You only have to log-in to Facebook to see that the way we watch TV shows, movies and even live sporting events has changed dramatically over the last couple of years as you see Netflix updates and YouTube links pop up in your news feed every few minutes. Many of us no longer only watch content on actual TV sets, as research suggests two thirds of us much prefer consuming online content.
In response to this trend the way TV shows are being created is changing dramatically too. In the past producers would create a standalone episode of a television series that would be used to sell to a network as a way of testing out a concept. However, we're increasingly seeing production companies challenge this traditional model and take their content online to begin with.
One example of a newer, more web-focused model is currently being trialled by production company Hip Hop Docs, which has recently launched an online TV series called Dr. Fubalous (check out the Dr. Fubalous YouTube channel too) . The show has a new episode every week and it's a light-hearted series about hip-hop and... uh... working in medicine with collaborations from existing YouTube talent as well as some celebs, like Flavor Flav.
Shows like Dr. Fubalous stand out because they're well produced, have guest appearances, look great, but they're still released solely on the likes of YouTube and other online video platforms (check our Pop Hive for a great example on Vimeo). Although there's still plenty of opportunity for beginners to get out their camera phones and create content for the web, it's interesting to see how big YouTube names have upgraded their equipment over the years to produce videos that could well rival the professionals.
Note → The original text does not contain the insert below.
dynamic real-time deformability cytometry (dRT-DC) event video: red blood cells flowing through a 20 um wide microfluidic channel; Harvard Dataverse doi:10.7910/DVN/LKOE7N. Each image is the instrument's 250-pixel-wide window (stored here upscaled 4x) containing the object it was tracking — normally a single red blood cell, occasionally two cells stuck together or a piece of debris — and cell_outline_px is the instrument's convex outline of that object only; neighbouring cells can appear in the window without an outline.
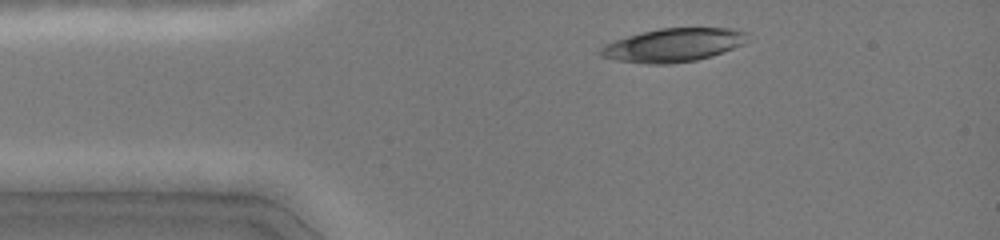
{"species": "common noctule bat (a hibernating species)", "species_latin": "Nyctalus noctula", "temperature_condition": "cold", "stored_images_in_passage": 7, "camera_frame_rate_fps": 3000, "um_per_image_px": 0.085, "animal": {"sex": "female", "body_mass_g": 19.0, "forearm_length_mm": 51.5}, "frame": {"image": 1, "passage_image": 2, "time_ms": 0.333, "image_size_px": [1000, 240], "cell_outline_px": [[748, 32], [744, 44], [712, 56], [696, 60], [672, 64], [648, 64], [616, 60], [600, 56], [596, 52], [604, 44], [628, 36], [660, 28], [728, 28]], "centroid_in_image_um": [57.2, 3.84], "position_along_channel_um": 27.8, "area_um2": 28.61}}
Rumours would suggest that the high-quality, web TV show trend is certainly here to stay, as YouTube is now making changes to position itself as the leading content provider for the online TV generation. The platform will be altering its homepage to feature more and more professional content in the future and is allegedly pumping a whopping $100 million into funding original professional video content that'll draw even bigger audiences to the site.